Option strategies are great investment tools. However, identifying which strategy to use and when to implement it is essential to maximizing potential and identifying risk. Thankfully, there are a number of different possibilities traders can explore to increase their chance of success. In this second part of the option strategies series, we’re going to cover several new strategies that traders can execute.
Investors will want to employ this strategy if they believe the market will make a large movement in either direction.

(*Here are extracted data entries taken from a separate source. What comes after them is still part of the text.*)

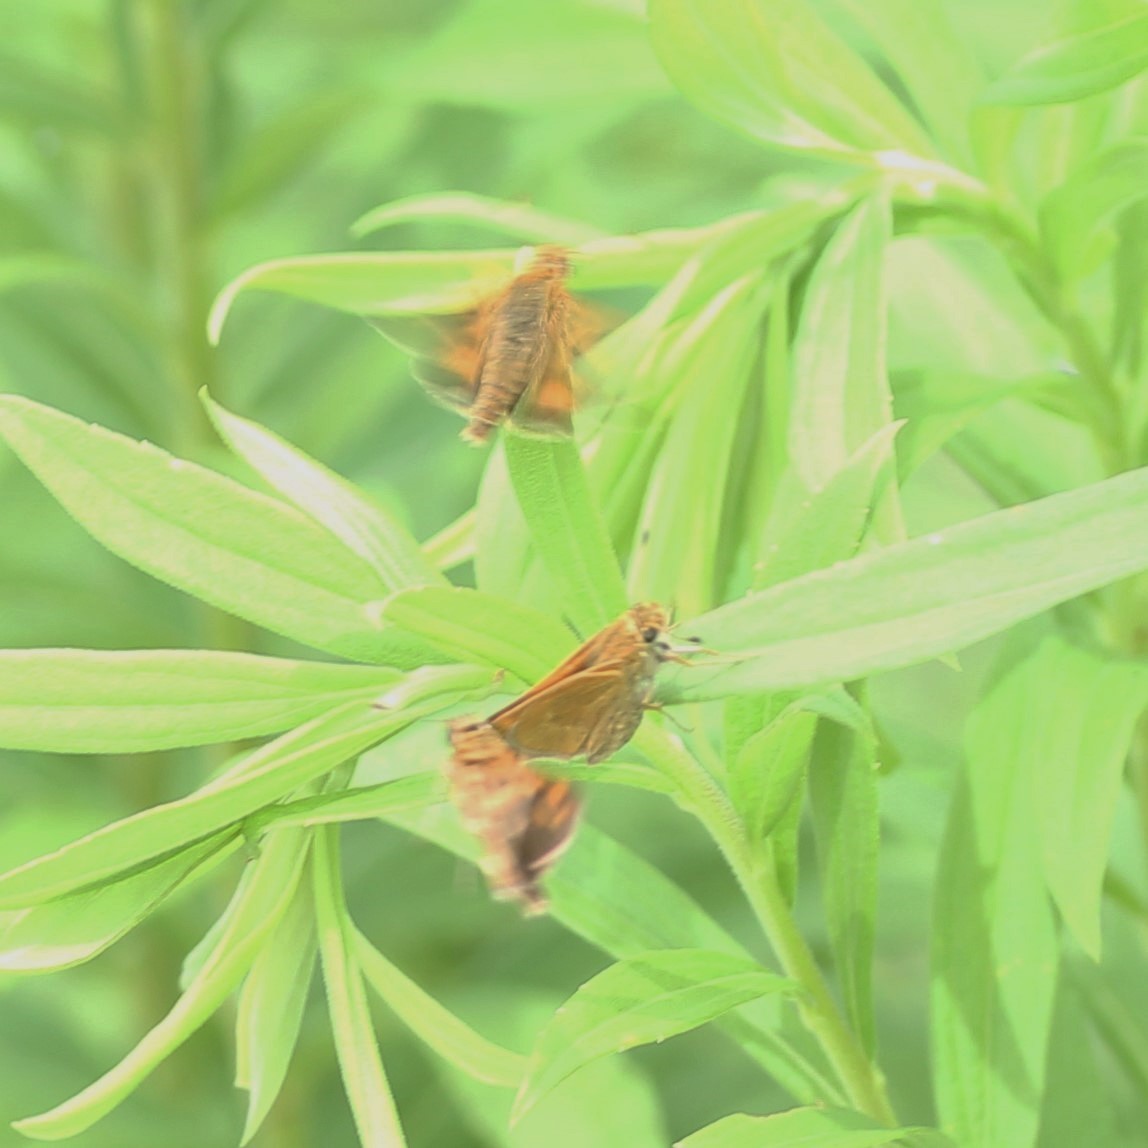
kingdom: Animalia
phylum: Arthropoda
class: Insecta
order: Lepidoptera
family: Hesperiidae
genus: Problema
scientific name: Problema byssus
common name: Byssus skipper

To execute, a call and a put are purchased at the same strike price with the same underlying asset and expiration date. Risk, in this strategy, is limited, to exactly how much was paid for the premium. The upfront cost can be high, but it can give an investor potential in either market direction.
|Long 1 CLX 45 Call @ 1.80|
|Long 1 CLX 45 Put @ 1.80|
Max Profit Potential: Unlimited beyond the premium paid for the strategy.
1.80 + 1.80 = 3.60
Upside: 45.00 + 3.60 = Above 48.60 minus commission and fees.
Downside: 45.00 – 3.60 = Below 41.40 minus commission and fees.
Risk: Total premium paid for the options (1.80 + 1.80 * $1,000) $3,600 plus commission and fees.
The iron condor is used by investors when they believe the underlying will experience low volatility. Maximum profit potential and risk are limited, but the potential losses can still be greater than the potential rewards. Executing the iron condor strategy is similar to implementing both a put spread and a call spread at the same time. Premium is collected by selling call and put spreads, which establish a target range in which you want the market to stay within.
|Long CLZ 55 Call @ 0.20||Short 1 CLZ 50 Call @ 1.00|
|Long 1 CLZ 35 Put @ 0.20||Short 1 CLZ 40 Put @ 1.00|
Max Profit Potential: Premium collected on the whole strategy.
Calls: 1.00 – 0.20 = 0.80
Puts: 1.00 – 0.20 = 0.80
0.80 + 0.80 = 1.60
1.60 * $1,000 = $1,600
Risk: The distance between the short call spread or the short put spread, minus the premium collected for the strategy.
55 – 50 = 5 – 1.60 = 3.40 or $3,400 plus commission and fees.
40 – 35 = 5 – 1.60 = 3.40 or $3,400 plus commission and fees.
A butterfly spread earns its name by combining a bull spread with a bear spread. The upfront cost is low in comparison to other options strategies because of the two sales (which create the body of the butterfly), which make up for a majority of the cost for purchasing two calls (the butterfly’s wings). This options trading strategy carries limited risk and reward, and it’s best used when the investor expects some market movement, without continuing a major trend. However, you do want the markets to trend in a specified direction to slowly climb or fall to the middle of the butterfly. As in this example of a bullish strategy.
|Long 1 CLZ 55 Call @ 0.20|
|Short 2 CLZ 50 Calls @ 1.00|
|Long 1 CLZ 45 Call @ 2.50|
Max Profit Potential: The distance between the long call and the short calls, minus the premium paid for the spread.
50.00 – 45.00 = 5.00
5.00 – 0.70 = 4.30
4.30 x $1,000 = $4,300 max profit potential minus commission and fees.
Risk: Total premium paid for the spread: $700 plus commission and fees.
Not every options strategy works best on its own. More often than not, it is more beneficial to use strategies together to reduce costs, limit risk and maximize returns. One of the largest mistakes that new options traders make is not implementing a strategy behind their trades. Conducting thorough research, utilizing trading tools and targeting strategies towards the individual’s market outlook will provide a good foundation for success. However, working with a professional who has years of experience can be beneficial to finding the right strategy that fits your financial situation.